Look at them all line up. The one benefit societies get from this sick manner of discourse is the record of just how easy and common misogyny is. Then again, therein lies the problem; there is a reason some would aim to proscribe sloth from misogyny―they don't hate women, see, but just think it's unfair that anyone should have to think about human rights in any context pertaining to women other than #WhatAboutTheMen.

A 35 line response, to an expression of surprise.

Regarding the earlier discussion, if you thought it was going off topic, you, as a moderator, could have have simply said so and called it to order. I admit I jumped in when I read something I thought worth supporting, but if it was deemed off-topic I would have bowed out. Because whatever other defects I may have I am not a troll. What you chose to do however was make a nasty reply accusing people of trolling, embellished with distasteful and uncalled for references to wanking, fellatio and catshit. !!!???
 
Mod Hat ― Deplore and denounce

Exchemist said:
A 35 line response, to an expression of surprise.

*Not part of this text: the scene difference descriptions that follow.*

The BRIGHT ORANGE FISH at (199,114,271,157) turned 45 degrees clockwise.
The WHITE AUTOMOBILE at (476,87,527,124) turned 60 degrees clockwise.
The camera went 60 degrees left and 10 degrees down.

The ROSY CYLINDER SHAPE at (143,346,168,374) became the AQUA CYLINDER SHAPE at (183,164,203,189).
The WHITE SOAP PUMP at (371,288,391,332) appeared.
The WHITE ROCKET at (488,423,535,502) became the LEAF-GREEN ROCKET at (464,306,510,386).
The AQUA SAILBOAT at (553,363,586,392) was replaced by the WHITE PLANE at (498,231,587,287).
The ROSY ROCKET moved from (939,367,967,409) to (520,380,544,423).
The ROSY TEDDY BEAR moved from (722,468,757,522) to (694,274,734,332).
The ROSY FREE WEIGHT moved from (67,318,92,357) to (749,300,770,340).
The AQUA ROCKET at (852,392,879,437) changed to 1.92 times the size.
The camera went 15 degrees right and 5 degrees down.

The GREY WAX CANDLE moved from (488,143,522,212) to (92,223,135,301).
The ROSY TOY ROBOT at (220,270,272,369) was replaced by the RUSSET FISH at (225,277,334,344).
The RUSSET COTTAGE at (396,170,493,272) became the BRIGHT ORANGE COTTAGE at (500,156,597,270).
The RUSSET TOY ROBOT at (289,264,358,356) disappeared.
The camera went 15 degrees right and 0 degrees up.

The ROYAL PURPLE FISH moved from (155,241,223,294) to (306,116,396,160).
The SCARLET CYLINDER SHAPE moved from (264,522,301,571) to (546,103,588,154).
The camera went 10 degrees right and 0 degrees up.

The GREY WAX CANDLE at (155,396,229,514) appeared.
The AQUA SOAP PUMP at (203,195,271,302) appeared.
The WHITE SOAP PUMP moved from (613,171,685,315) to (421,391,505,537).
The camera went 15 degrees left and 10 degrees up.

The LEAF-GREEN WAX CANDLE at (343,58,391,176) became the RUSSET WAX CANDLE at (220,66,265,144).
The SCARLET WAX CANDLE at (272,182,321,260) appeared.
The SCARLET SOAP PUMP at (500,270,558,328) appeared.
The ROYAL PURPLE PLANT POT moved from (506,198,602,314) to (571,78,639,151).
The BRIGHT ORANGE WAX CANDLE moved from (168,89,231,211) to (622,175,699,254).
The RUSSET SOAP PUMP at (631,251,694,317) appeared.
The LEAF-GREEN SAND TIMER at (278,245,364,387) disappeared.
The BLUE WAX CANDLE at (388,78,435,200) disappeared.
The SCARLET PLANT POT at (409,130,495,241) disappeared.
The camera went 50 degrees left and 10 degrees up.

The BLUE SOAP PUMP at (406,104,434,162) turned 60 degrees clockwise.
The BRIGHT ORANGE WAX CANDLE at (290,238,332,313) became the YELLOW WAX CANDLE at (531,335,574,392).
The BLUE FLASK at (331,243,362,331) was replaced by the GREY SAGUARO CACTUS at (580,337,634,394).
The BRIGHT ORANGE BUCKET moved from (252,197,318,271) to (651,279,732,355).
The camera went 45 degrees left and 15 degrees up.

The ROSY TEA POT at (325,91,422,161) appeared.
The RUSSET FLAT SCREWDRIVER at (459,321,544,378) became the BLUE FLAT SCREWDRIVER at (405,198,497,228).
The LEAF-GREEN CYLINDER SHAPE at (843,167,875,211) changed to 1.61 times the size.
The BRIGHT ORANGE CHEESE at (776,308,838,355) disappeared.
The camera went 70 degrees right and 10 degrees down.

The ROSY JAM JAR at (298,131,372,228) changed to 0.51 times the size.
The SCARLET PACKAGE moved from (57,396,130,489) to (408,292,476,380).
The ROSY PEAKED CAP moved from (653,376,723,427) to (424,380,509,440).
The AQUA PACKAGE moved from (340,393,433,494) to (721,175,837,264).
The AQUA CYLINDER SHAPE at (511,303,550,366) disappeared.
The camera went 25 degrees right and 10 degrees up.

Must have struck pretty close:

Regarding the earlier discussion, if you thought it was going off topic, you, as a moderator, could have have simply said so and called it to order.

Sciforums does deplore and denounce misogyny and all forms of bigotry. Would you prefer that moderators stop regarding these discussions from the point of view of also being posting members? Because bigotry is not tolerated at Sciforums, and if you really want our Mod Hats on, I, for one, am more than happy to answer the call.

And then members like you will have less risk of jumping into off-topic discussions, filing useless complaints when they don't like the response, and then deciding to tell moderators how to do their jobs.

Our jobs would require us to radically transform these discussions pretty much immediately.

And, yeah, we can do that.

Zero tolerance for bigotry would radically transform these discussions rather quite immediately.

Ask yourself what you think the membership wants. I will take it up with my colleagues.